Take a look around, and you will be able to spot them. I refer to the small bronze plaques bearing the “Works Progress Administration” logo. These can be found in most of our nation’s public places, affixed to civic structures, the stuff we now call “infrastructure”.
You can find these plaques in Jamestown. I have spotted them on the seawall at East Ferry, and on a retaining wall at the corner of Cole and High Streets.
The WPA was the largest and most ambitious agency of the New Deal, the name given to the plethora of federal government programs designed to foster employment, and thereby help end, at least in America, the worldwide economic catastrophe commonly known as the Great Depression. The WPA operated from 1935 to 1943, and its operations resulted in the creation of almost eight million jobs. It is well described in a Wikipedia essay available on-line. [Contact me if you want a copy.]
Now consider two points:
First, the infrastructure created under the WPA is a minimum of 68 years old. By and large, most of the WPAconstructed items have reached or are reaching functional obsolescence. That is, after many years of good service, these structures are close to worn out, or are no longer practically usable given increased demand and/or changes in our patterns of use today.
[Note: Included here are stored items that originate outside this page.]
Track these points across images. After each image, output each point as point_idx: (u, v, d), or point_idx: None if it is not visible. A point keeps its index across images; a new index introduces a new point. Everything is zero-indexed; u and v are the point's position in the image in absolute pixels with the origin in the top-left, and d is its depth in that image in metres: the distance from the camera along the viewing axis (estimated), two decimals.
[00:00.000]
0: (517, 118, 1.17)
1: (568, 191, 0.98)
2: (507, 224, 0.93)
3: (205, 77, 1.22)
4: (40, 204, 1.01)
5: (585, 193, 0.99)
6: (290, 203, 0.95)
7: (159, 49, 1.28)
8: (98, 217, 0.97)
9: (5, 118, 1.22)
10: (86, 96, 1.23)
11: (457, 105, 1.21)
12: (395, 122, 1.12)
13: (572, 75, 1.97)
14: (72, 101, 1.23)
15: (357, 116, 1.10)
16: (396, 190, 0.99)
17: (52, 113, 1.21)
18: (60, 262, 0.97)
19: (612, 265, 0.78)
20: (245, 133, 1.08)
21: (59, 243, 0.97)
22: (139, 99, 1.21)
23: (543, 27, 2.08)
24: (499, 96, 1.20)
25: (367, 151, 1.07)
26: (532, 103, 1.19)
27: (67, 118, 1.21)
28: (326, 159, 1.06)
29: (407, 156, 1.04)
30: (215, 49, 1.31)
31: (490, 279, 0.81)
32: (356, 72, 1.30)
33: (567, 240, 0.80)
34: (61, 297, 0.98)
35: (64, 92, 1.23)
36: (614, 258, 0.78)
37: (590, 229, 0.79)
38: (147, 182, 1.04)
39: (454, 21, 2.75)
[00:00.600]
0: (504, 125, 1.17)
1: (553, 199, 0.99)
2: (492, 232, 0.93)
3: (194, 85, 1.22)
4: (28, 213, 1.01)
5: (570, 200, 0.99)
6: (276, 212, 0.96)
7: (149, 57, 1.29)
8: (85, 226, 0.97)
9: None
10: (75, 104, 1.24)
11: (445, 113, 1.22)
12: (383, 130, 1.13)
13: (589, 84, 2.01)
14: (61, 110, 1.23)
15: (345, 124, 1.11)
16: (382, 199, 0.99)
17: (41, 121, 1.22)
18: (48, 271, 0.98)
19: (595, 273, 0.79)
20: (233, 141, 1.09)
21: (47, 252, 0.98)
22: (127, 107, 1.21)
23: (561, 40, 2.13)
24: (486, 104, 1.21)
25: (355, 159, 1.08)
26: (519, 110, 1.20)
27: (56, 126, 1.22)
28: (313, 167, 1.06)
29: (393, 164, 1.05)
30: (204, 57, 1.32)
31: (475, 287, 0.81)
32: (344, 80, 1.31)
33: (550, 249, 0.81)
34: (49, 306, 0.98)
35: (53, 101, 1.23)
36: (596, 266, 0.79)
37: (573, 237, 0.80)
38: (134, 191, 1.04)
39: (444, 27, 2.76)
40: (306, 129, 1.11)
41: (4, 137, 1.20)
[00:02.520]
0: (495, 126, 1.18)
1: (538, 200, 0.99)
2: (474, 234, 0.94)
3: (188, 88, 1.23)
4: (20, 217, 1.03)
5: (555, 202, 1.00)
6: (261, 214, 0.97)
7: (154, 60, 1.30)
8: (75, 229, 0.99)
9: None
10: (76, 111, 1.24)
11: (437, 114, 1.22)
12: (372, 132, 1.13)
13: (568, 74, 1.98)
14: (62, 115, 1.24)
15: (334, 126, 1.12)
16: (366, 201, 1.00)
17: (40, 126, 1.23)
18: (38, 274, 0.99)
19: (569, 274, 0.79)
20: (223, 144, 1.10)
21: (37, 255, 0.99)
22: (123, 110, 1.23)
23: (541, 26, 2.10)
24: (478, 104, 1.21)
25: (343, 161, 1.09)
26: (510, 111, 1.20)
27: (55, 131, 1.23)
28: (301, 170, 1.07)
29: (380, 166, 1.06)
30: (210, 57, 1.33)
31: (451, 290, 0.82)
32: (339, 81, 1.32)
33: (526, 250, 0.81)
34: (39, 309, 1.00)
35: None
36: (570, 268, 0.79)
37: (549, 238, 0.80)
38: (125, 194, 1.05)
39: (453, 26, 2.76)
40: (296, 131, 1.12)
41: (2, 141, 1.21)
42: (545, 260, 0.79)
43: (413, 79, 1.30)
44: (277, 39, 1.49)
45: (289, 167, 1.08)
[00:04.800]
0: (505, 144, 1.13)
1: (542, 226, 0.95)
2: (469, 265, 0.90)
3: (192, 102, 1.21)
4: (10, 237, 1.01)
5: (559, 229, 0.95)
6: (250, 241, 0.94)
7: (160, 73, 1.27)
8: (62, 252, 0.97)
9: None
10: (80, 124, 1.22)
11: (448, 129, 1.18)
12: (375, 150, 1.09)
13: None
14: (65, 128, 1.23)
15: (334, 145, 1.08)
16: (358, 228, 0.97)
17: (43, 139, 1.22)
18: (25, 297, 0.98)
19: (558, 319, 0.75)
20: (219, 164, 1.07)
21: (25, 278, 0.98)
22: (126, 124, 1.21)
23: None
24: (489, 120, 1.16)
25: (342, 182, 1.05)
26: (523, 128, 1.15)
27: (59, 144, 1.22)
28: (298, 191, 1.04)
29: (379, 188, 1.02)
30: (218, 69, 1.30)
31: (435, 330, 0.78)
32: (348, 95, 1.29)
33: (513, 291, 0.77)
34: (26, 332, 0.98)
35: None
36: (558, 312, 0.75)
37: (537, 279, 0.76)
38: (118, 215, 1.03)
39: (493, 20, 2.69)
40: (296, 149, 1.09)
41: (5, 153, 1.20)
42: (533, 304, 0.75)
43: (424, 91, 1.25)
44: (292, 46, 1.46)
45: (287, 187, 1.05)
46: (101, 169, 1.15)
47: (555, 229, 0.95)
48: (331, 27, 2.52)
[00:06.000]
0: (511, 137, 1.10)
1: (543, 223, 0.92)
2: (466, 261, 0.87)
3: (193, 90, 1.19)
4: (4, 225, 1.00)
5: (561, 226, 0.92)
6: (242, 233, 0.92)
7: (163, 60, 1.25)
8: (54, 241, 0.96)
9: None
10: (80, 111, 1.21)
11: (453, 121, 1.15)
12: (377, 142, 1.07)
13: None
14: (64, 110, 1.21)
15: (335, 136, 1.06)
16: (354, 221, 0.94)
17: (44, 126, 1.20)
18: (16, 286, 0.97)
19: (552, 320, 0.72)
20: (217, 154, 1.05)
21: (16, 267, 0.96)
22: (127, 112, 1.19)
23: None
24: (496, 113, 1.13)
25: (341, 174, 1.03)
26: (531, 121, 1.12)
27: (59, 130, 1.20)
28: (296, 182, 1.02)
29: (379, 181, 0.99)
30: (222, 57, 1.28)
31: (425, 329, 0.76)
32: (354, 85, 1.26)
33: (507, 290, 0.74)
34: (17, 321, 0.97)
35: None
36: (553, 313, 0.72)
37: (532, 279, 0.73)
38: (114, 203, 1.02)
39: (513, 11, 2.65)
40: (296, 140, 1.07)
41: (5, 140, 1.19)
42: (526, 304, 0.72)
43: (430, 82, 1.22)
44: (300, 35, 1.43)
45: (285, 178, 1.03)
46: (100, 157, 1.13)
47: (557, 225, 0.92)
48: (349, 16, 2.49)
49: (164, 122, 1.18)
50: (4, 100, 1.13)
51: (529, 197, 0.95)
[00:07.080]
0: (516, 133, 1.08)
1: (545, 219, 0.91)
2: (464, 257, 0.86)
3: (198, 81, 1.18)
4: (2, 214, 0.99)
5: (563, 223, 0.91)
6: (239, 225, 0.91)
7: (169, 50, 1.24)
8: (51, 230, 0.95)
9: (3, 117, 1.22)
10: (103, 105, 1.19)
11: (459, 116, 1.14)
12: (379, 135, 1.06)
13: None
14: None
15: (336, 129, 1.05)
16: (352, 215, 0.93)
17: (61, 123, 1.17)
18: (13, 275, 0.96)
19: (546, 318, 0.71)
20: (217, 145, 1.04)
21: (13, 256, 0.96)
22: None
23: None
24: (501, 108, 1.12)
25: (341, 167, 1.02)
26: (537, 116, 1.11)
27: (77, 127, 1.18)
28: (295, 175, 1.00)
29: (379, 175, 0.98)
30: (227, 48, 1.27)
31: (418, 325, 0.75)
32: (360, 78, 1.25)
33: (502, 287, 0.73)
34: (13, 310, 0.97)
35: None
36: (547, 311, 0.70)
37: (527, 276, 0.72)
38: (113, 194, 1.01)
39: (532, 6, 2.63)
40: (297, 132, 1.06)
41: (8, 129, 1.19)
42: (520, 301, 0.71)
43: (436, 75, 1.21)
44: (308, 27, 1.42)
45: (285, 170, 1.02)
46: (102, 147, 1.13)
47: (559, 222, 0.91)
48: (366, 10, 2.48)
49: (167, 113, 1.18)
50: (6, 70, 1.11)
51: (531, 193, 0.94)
Second, there is rampant unemployment in America, the highest rates of jobless citizens seeking work since the Great Depression. There are five applicants for every job opening. The unemployed seeking work include young people hoping to enter the work force; veterans returning to civilian life after military service; and middle-aged workers whose careers have been cut short by “downsizing” or their jobs shifted to a foreign country.
It seems plainly obvious that we, as a nation, in consideration of these two converging occurrences, should use our common sense, and get to work rebuilding this country’s infrastructure.